童貞は罪。童貞は悪。童貞は男ではない。童貞は人間ではない。
この現代日本は童貞を汚し、侮辱し、駆逐したがっている。一部の、心ある非・童貞者ですら雑誌やネットで弄ばれる童貞者の惨劇に胸を痛めるほど。「早く人間になりたい」と願うのは何も妖怪な人間だけではない。闇に隠れて生きる童貞人間。闇に隠れて30歳になったのに、いつになっても魔法は使えない。あの伝承も又、一部の童貞勇者だけが獲得したものだったのだろうか。恨めしい、嫉ましいと夜な夜な嘆く「童貞人間」たち。

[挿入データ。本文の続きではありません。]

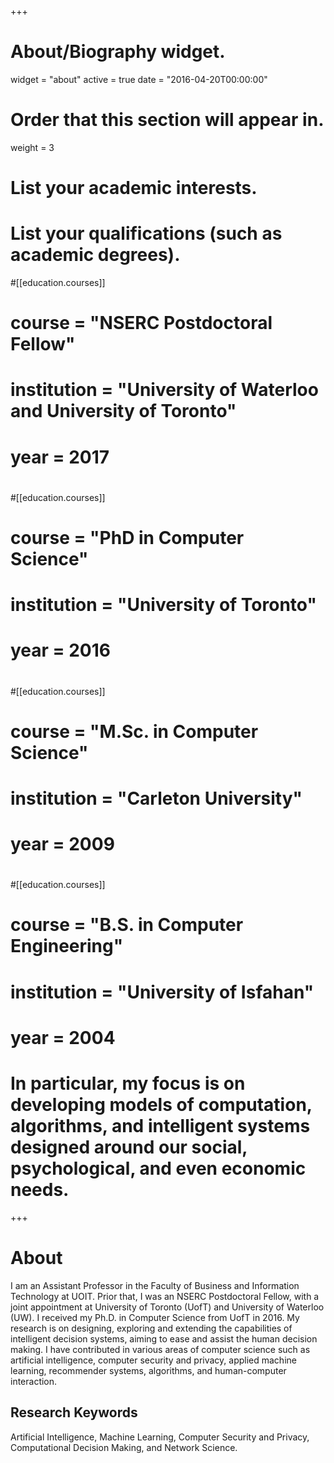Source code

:+++
# About/Biography widget.
widget = "about"
active = true
date = "2016-04-20T00:00:00"
# Order that this section will appear in.
weight = 3
# List your academic interests.

# List your qualifications (such as academic degrees).
#[[education.courses]]
#  course = "NSERC Postdoctoral Fellow"
#  institution = "University of Waterloo and University of Toronto"
#  year = 2017
#
#[[education.courses]]
#  course = "PhD in Computer Science"
#  institution = "University of Toronto"
#  year = 2016
#
#[[education.courses]]
#  course = "M.Sc. in Computer Science"
#  institution = "Carleton University"
#  year = 2009
#
#[[education.courses]]
#  course = "B.S. in Computer Engineering"
#  institution = "University of Isfahan"
#  year = 2004

# In particular, my focus is on developing models of computation, algorithms, and intelligent systems designed around our social, psychological, and even economic needs.
+++
# About
I am an Assistant Professor in the Faculty of Business and Information Technology at UOIT. Prior that, I was an NSERC Postdoctoral Fellow, with a joint appointment at University of Toronto (UofT) and University of Waterloo (UW). I received my Ph.D. in Computer Science from UofT in 2016. My research is on designing, exploring and extending the capabilities of intelligent decision systems, aiming to ease and assist the human decision making. I have contributed in various areas of computer science such as artificial intelligence, computer security and privacy, applied machine learning, recommender systems, algorithms, and human-computer interaction.
## Research Keywords
Artificial Intelligence, Machine Learning, Computer Security and Privacy, Computational Decision Making, and Network Science.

どうすればこの世界で童貞人間とバレずに生きていけるのか?闇の中にあっても心まで闇に犯されない為にはどうしたらいいのか?童貞人間は、今まさにその手にある能力を最大限に活用して「かりそめの人間」に姿を変え、人間社会を進むしか道はない。その道に差すかすかな光が、真の「人間」になる為の「秘法」が隠されているはずなのだから。

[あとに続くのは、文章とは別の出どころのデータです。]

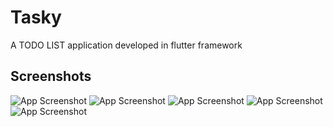 
# Tasky

A TODO LIST application developed in flutter framework


## Screenshots

![App Screenshot](https://lh3.googleusercontent.com/ZDnergr38zgBxgZKC6u5Njdqu5U6DSabRnsV5BASRpkRRujuAOwO9uS2impYLaRFnL9b_6RkKgZYQt5kKmTOv9IuuRlk79e3jxZC7tEIF8L6gsRPi0FizgYps1Saf8vUAyObW_bvpruPnAF5zkg9yoVwaccd1RZt2swN-WYSkXKSN3Gdd1p92S2M_8nJqwkmTiel_CC3443bG0-bu3RwFrPJIAczwoLla-NcV-yn-yO75ULZ0sCCz309Eqh5zn6gsCoT_PmmzvwXJZxjilmIoLwnkavN6jFVoSX4ryMXUhdSINrjWFRun6qUagDQv9CG5pOSdWFySksQbpbI1I-0yLO6riUOIMvstXqrw77Tyv3zWtp2wHiO6jzpAKBMGYFlvZABP5YYCbrNaJAid9dnPWeTq9oSpFVnAx3Xwrr8orkMLx4LMOxyi6WPA79GtY62bBqgl4qVRKN76lKFIFl-TNXF4q7OyxzJidwTr63VNtNiU2s59jKDDAXCQ--7YuNdZB915HZmh3nGzux0pBL8I83NW_TwAStH8DOxFYCkZgIPAEGY648rD_2SfuiHr6oh2DQwA0sQ8VISQCTc6Pnp29TzzGAial9xykQs-qzB9Rihj5c1m9G5QgrvamS0QAmFEvUmNcz4HMHDEV_oAzu41DYDwbzuhHNVTG7qvWVfzS__YDL4kslZGkXoSeWggfY6_xE_3vooTOCfTPJqGGxQljYre34V2TEqJy8ng9KnqlxDAj-_HHTaiJ9kG5kEenNmQzyI-W7Q0LnNyehgtuwkhLro708MfRITQw=w315-h629-no?authuser=1)
![App Screenshot](https://lh3.googleusercontent.com/bTjx5Ccw3CdqOPMD41RKflD1_FJgfdPy5WJGKqZVc2cmgPHI9c65Nb4dcIEseMN0uVdO2E83Eq_1dinmIUajHrAL__A3qhR7E4ZBpbzlrnxEBNmjnwljveeYYjXLYH_jzcgVjLp_FSKREtLZBrg0Oyr6c7nztdZmM1r9W880L9uTwui0FPojLwin2aKJBhd5_hHL0tgjXJzhzFzYPNnOIAPyRGu4SP2_2Z6KX9DCjarbfaktu1bYPH_4o2-cJje42SNdptitxZUCdiLxUclQZEI290v6C7qIHqgccxevCfxXTK25j5-NmPF2fQHwIRjRGSHSiaBFk6qHqwvTIrMrp0xCWnUDW-A6MBVjZgE1L-La9Z1W_VtJUCxj7WpJW13ElnsaGPSJ_9tDRK0W50SFiU1O4gmbMRSyGsk15GGlZm-DUD7_9WTNjDw7MBZdSkVjZsQlZhTZkiMQcP-dtW3BsutvJ6v7ami8oM1xXZBbifR9VhKT3ROptYqBaaP1R7BmAZwk2FviUi-XAQC_YNVqmjoPedvcnZpzmemgOQoXcXAPCN5BGCT4lNfeR4wxzU0PNJE0RPBVuJ9Iy-BDUvkw93dD-T3YC9H1UxfOV4Hu28UXVWypT26v-4Tt7u0dQzwrddZuJydvGVjYc7iS2WrMkIJk-Xp6Sy0UjNsxlkLG9VsmX0ZJjWIA2cDCTEE7W19r3p48KDiBYbQzNESxN2jsT_oDKW5B4dnTmc-x4udEsjHZoD5augNAg65WGK0s7FB0fzcLqAUdXaayVYVzdHzYMy07pIQNncwH4w=w315-h629-no?authuser=1)
![App Screenshot](https://lh3.googleusercontent.com/41wSnY9WPJty8cvdm6ND1pYoEgodArvz6LhB4BPWEpwqTASyYY3jbd_rhy-5o4jzF3sIXD3oT1oAGGWkb7trve7Cb4sOG7Lq6Ck-SApKiRIwGdv5fhOZqMGY65YIBCuWD8VJ3oDhQKPA60ZQlpQK707I12NVvZuqXJHxdADo5Qi62GsxCWPcx06MUbrVSY1eG1el3bmzyDdDIpOOORPr08kMAJlrEikNRpD_ABAVtYuhDQeveopSGpUI7m4wwmFxG3_wxb_WMEmARwChHm58H_KjJ4ZjBoFJ7sfBxbPCB-hsf27tpbZTr3HrHb8ddhopENiOgsoE7pPt-4QqYqxc1KqmjZC14xlykTuoOjhaP3a_Jre7wxwcQv2_6T21N_gNGmR8PvxeRd3LxEN5M-7HhH5TVPtNR47a_-uADJ9RbRcOkLSBQbdeNnhRynXJ2KeeqMO2pFIVBRrCkaatQ2OYTZo8ZoZYR331aGm2b4CDJmbZV22ZqtKOFQzxNQzdLk9ABSMzKDhJlH93JXVhb05vCLgopObGk_RVoF1lvhoKni_uIpz0L1oLvpmO3BGsSgk5CjWQlY7mQb_kmlT8JXFAVFCavfW_f6AR4qU-7ojY1Fxd-O0MEcC3jue_alqG89a8VxWf6dlbVJGz9yDZyo1Tsl9i-YDqg170Y8_l4ygStitWgqH9IP89r7H6TLtQqkACSbQl-hvzFwqL4PticPnCa6tL9dhHjqceM3h_wsYZ6-p9XDKMlzwXfh-SdHgSLYlkNwMUJ0TsIa0B53ywL5GIZ8FgQ4NU70myPA=w315-h629-no?authuser=1)
![App Screenshot](https://lh3.googleusercontent.com/Q3JiVqWH0YGnCq7UX_E08qNxylkaYvE0JmqOX58pt44cDaSTfwqkkWdKVbJqNWcILejW85YufOSUQsrCTWOcnSkYcK9i83qHo0t4fmVB_FDLwyGoj4XlQ5wcSH3_RWiMOYFuK5zA7IzTwaUE6hI8T6tco6GgaANfEz8F0vhBEGj2BTP4Y8iBzeP3rAogfHmmbVXxTdct_G_XMMKemgqioV_N9r8rIlZzFWUXmQ3zKXCsd05dacR4YVmjNf0DrH1H5JWx808MY89KH0OztKStGJVFZjicSy_bjSA6ymzQ_VuJQslTsq_QpZ2baHi1RPlIUG0FA0fCYqQz-403ixtC_UHyupSJKZ9rUwhyRxyx1aWhH_HXY5iyE93TPSfA2lU8OsV2EOW9ts3slcAi14NIgIPKB_4p9Y2_uottj0LP2PSwiXutHXM9leg3QZVU9zVHrysMsRYbvQBx3JmhCyUUuCp-_K-krrZAXBdF4w1Pv9-jtRRaL24izaCNHFkIEaVevopPheUfPYekyT7A9mWsTgo5pRw3PPUsX1Xt9GcBL_gQbQa81iWndjyqzQgdKGJGS9Mb_1mSomz2WoTNrC6OfY2Pcgla56v_V8Xza-EHjvakglYEh0_OuE7xFYlp8lU2egKONkvBnevSpOrYrYlyyRgnTilr6ZytBdo6i1_ycDesumnKg3WUxOD1MR9VxR78o7P3_hmVWBr1xVDvA0YjKEBRazm8SgEbLVCG3BmXXHuyipgsID91w3pScX3H8ZBH18ag_NZOT0LtR_X6zBm3sb1qWLAu2BqN3w=w315-h629-no?authuser=1)
![App Screenshot](https://lh3.googleusercontent.com/e8MTms_H2zOMxRqhUwUyaRwcEHJGLUh51KhOziesk9-WHw5Ib55IVpZFJrbMpdInxMl7hv5SuM08I3KgM6FZTX_plzVrGreezom05MWyoaEm4hYiUBCY3wLEpmbiLy-wWLFUXd8uIPx-6u4GckyPPefN3APvM0gK-kQmYzlz3SoOCgttluEfOH8j9vcfnB7JfkaWFgzX_8FkkDJ3lgG55u66OOgADh6pFDGzcwdANmqTuE1ecx4gdjV8vCh69W6hKJDzfUD87EYOrtvbuBi4LFuJ8BGSpu_vJPJnaeEk8xkqIhwkLmP1I6L6FS_gl5Y006e7u6NtQNpZQXu8Dt-YgPwSFn-TRqmm4uSXZGwwIeMziuEf8TMWdhcVUN-v64q_jpSLQyJvV9GzuxN_qamABCCbitVV2ygngegu4HFxJLTlkR27PNp3hGexS5ZVL7Tmf_WNWidF09yO_WL8pDRYkKRuJ3AAX1EbfoSxznpu0ybH_DAWsupJUW1e0mTv6c8o_EJ-MW3dDnELtC1s2WLa8c-ZXfArZTpCm0klbZYjstkLj5JNXdFn-O4agUerqG31XsqYC-vmKbGjkCTZXj8r-PXDvk8Gh8YyfJZ0Hxsdgxe0RZIE9PqG-QxpLp9-HndzXAd-6s7lbNatZlBFu38gSnLwu7cOEuLUtHW3_mdiHVjaKY4ZRiSW_-LJh1RPPDE2tm8Fc_JWpJYYeedwwrU3P5RCb0uVpTWiQu7U65nshxnxzh3b2pol-U_U0vbl0o8H9ezlhJLJmay_OmIfKbtgt0EQWFm_F0gEIw=w315-h629-no?authuser=1)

若き童貞人間よ。キミは今、学生か?会社員か?それともニートか?キミはまだまだ女性に会う機会もあるだろう。出会う機会を避けていても、打ち上げ、合コン、サークル集会などと呼ばれるサバト(魔宴、魔女の夜宴)に呼び出される事も少なくないだろう。女性の待つ宴に招かれたキミは、自身が童貞人間である事を必死に隠そうとするだろう。それはそうだ。一番姿を知られてはいけない存在、それが女性だからだ。キミはそれを本能で知っている。知られたら最後、キミが宴の生け贄とされてしまう事も知っている。同胞が生け贄にされた光景も未だ脳裏に浮かぶだろう。しかしキミの本能にも刻まれていない智恵、技法が存在する。それは「童貞」を隠す技だ。哀しいかな、童貞を隠す能力、技法を得るのは童貞を失くした後なのだ。既に必要のない「人間」となった者に童貞を隠す法が授けられるという理不尽な世界なのだ。キミに一握の技法を授けよう。童貞を隠す人間は瞳の動きが異なるのだ。女性を見るよりも自身が見られる事に気を回しているから、視線の軌道が非・童貞人間とは異なって見えるのだ。いわゆる肉食動物から逃れる為の草食動物の視線と同じなのだ。恋愛話などを女性に振られたら最後、童貞人間の取る挙動と発言により、童貞人間の正体は即座にバレてしまうだろう。「女性のタイプは?」「何年恋愛していない?」という質問をされた後、童貞人間には特有の「間」が生まれる事を童貞人間は知らない。知らされていないのだ。すぐに答えが出ないのはいい。ただ無言になるのだけは危険だ!即、宴の供物だ!ではどうする?まずは唸れ!唸る時間を思考時間とするのだ!そしてこう唱えるのだ。「ン~、好キニナッタ人ガタイプカナ」「ン~、ドレクライカナア?」だ!童貞人間はピュアなのだ。だから本当の事を言おうとする。しかしそれは決して口にしてはいけない言葉。だから取って付けのおかしな発言をしたり、やけにテンション高く反応してしまう。それが童貞人間である証拠とされるのだ!そこから宴での童貞狩りが始まるのだ!上記の返答例は、重要な質問ではないと知っているからこそ出せる言葉と、人間となった者だけが持つ落ち着きのなせるワザなのだ。穏やかさ、落ち着き、どの質問にも恐怖しない強き心、これが「童貞人間」から「人間」になれたものだけが持つ能力、オーラなのだ。童貞人間よ、焦るな!落ち着け!「人間」となるその日まで今は耐えろ!